ふと、耳に飛び込んだのは異様な音。日常ではあまり聞かないような騒音。鳴り響く警告のクラクション、タイヤの悲鳴、そして人の、叫び声。夏の暑さと夜勤の疲れに浮かされた俺は直前まで気づいていなかった。信号を無視したのか、はたまた居眠り運転か、一台のトラックが猛スピードで俺と数人の歩く横断歩道に突っ込んできたのである。
認識したときにはもう遅い。今からでは走っても間に合わない。死ぬ。頭ではわかっていた。それでも人間の本能は、まだ生にしがみつこうと血相を変えて走り出す。
当然、そんなもがきは許されず。重い、重い質量が身体にぶつかって、鈍い音がした。二十七年間経験したことのないような、そしてもう二度と経験しないであろう激痛が全身に走る。
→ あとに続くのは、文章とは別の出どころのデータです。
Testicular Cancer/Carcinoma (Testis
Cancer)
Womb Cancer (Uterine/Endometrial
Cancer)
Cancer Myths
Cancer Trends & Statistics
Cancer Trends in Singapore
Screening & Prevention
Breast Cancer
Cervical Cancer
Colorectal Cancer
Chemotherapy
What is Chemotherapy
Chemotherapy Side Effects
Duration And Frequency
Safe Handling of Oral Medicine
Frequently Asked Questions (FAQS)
口から出たのは声ではなく、かひゅっという空気が漏れる音と赤黒い液体だった。身体があらぬ方向に歪んでいく。鉄の塊に弾き飛ばされ、宙に放り出されて、その少し後にアスファルトに叩きつけられる。
少しづつ、感覚が失われていく。痛みも、血生臭さも、人々の絶叫も、だんだんと真っ黒な何もない世界にフェードアウトしていく。死は存外呆気のないものなのだと、そのとき知った。
ああ、最近流行りの異世界転生ものって、トラックに撥ねられて死ぬの多いよな。一周回って冷静になったのか、はたまた現実逃避であろうか、そんなくだらない思考が頭を過ぎる。平凡な主人公が異世界に転生して、チート級の能力をもらって、その圧倒的な力を持ってスローライフを楽しむのだ。そんな人生、俺にも訪れないだろうか。現世で何色にもなり得なかった、何も成し遂げられなかった俺に。何者にもなれる、自由な世界が、訪れないだろうか。
死ぬ間際に考えることがそんな馬鹿馬鹿しい夢物語だなんて、我ながらどうかしていると思った。どうかしているのだ。そうだ。平々凡々、けれど普通にもなりきれないからこうなった。こんな中途半端な人生は、ひどいくらい俺にお似合いなのだ。
瞼が重たい。寒い。眠い。きっとこの眠りから覚めることは生涯ないのだろう。そうわかっていながら、俺は抗い難い死の誘いに、身を委ねた。